STORY: North Korea fired at least seventeen missiles into the sea on Wednesday (November 2).

Seoul says one of them landed less than 38 miles off South Korea’s coast and for the first time crossed a disputed maritime border, which is outside of South Korea’s territorial waters.

The apparent missile tests triggered air raid signals on the South Korean Island of Ulleung.

South Korean President Yoon Suk-yeol called it an “effective act of territorial encroachment.”

Military chiefs in Seoul voiced alarm at the latest development.

“This North Korean missile launch, which marks the first time since the division of the peninsula that has landed near our territorial waters south of the Northern Limit Line, is very rare and we can never tolerate it.
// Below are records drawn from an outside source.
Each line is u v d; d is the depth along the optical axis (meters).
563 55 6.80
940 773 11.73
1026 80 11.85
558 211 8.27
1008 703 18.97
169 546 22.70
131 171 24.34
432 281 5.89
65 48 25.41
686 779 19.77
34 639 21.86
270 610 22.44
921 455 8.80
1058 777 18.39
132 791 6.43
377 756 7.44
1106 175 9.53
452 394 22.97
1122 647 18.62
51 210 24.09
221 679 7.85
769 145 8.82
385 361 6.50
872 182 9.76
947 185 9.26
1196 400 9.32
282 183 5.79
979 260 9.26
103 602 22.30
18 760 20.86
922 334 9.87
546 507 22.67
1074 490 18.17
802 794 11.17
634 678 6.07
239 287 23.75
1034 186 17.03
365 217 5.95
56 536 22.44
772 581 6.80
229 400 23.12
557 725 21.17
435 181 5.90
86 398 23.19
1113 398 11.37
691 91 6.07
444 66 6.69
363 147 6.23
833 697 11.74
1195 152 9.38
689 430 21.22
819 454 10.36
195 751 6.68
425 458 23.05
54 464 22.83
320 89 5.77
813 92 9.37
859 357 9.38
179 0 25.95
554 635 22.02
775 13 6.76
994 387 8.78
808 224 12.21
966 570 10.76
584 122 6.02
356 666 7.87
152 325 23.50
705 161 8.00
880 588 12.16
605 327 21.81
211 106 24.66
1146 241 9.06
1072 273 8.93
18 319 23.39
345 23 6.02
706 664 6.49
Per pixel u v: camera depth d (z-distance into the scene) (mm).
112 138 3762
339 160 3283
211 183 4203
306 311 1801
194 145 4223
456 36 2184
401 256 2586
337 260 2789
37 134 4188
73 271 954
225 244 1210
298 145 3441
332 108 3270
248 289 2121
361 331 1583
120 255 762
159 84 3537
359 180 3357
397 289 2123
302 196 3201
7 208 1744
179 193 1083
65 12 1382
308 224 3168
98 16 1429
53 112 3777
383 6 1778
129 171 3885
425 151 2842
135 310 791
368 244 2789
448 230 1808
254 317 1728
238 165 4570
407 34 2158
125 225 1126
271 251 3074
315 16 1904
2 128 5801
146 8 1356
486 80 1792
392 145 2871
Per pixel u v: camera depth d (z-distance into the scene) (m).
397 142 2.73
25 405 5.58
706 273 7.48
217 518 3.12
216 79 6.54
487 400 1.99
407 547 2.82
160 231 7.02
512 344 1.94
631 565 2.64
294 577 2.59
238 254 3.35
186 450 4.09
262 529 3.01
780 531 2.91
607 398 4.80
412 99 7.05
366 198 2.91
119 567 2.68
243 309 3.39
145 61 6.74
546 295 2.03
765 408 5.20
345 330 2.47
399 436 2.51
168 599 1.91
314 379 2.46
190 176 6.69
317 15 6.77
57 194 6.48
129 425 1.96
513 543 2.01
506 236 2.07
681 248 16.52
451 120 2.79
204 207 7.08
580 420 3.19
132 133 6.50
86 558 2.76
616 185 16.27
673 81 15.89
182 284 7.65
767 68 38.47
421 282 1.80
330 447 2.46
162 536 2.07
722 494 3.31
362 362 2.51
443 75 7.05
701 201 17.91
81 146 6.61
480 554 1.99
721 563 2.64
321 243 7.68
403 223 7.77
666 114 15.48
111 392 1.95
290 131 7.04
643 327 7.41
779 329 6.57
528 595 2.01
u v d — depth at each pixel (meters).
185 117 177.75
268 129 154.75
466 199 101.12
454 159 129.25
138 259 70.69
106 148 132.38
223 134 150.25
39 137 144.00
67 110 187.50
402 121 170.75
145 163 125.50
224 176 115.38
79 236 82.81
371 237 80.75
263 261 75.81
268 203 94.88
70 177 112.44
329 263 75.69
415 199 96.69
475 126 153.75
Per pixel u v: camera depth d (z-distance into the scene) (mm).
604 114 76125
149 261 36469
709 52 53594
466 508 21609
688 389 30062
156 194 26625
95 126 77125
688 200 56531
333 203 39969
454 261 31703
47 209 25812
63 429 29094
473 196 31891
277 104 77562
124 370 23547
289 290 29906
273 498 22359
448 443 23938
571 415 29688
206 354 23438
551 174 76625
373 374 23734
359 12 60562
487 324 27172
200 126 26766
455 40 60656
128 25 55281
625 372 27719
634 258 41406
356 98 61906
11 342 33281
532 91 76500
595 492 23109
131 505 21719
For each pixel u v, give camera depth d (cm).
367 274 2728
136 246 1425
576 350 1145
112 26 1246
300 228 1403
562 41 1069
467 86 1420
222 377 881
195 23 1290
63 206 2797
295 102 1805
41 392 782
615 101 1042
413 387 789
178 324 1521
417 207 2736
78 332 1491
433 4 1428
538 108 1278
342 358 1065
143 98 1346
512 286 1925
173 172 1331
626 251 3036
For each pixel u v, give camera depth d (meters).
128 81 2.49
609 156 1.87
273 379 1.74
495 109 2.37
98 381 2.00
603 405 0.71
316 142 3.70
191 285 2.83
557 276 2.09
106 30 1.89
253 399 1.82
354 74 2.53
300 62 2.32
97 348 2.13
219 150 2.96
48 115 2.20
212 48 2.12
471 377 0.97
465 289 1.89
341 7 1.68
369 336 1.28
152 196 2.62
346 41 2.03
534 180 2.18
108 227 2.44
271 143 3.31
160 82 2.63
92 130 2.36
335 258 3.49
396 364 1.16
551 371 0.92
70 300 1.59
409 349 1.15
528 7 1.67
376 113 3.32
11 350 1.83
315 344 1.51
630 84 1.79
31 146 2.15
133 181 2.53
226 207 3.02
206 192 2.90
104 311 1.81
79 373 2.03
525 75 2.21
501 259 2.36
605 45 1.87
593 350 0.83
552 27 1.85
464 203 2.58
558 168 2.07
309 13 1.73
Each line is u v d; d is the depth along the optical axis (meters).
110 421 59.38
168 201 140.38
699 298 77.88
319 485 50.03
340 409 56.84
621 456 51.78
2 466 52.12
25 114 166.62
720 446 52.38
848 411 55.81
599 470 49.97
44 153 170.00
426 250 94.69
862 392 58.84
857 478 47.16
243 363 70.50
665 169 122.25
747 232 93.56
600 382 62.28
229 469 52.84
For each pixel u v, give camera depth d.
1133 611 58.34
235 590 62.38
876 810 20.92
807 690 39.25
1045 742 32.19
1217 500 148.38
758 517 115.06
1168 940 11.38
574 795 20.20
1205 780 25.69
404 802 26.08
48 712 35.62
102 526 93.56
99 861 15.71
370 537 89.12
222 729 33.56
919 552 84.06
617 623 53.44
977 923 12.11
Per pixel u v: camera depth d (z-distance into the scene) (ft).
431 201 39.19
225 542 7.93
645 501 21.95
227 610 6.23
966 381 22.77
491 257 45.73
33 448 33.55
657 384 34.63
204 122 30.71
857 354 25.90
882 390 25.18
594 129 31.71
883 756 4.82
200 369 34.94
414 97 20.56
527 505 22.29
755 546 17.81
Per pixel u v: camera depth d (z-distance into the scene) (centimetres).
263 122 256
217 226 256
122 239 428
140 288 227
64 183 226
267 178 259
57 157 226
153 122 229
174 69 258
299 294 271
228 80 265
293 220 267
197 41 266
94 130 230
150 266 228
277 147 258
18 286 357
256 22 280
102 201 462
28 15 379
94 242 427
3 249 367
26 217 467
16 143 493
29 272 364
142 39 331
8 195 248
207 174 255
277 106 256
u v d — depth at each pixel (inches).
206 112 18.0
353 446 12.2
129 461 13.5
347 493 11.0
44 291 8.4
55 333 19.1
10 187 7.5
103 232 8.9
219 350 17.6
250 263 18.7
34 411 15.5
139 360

Our military will firmly respond to it.”

In response South Korea scrambled fighter jets that fired three air-to-ground missiles across the maritime border.

Japan also condemned Pyongyang’s missile tests on Wednesday.

Its defense chief said a complaint was lodged with Beijing through diplomatic channels.

Wednesday’s launch comes after a warning from Pyongyang, of “powerful follow-up measures” if the U.S. and South Korea didn’t stop large-scale joint air drills.

Those went on ahead, with hundreds of warplanes – including F-35 stealth fighters from both sides – staging mock attacks 24 hours a day.

According to Seoul, the training was needed to counter potential threats from North Korea, which has staged a record number of missile launches this year.

In a statement on Wednesday, North Korea said the allied drills were “inordinate moves for military confrontation” that created a “grave situation on the Korean peninsula”.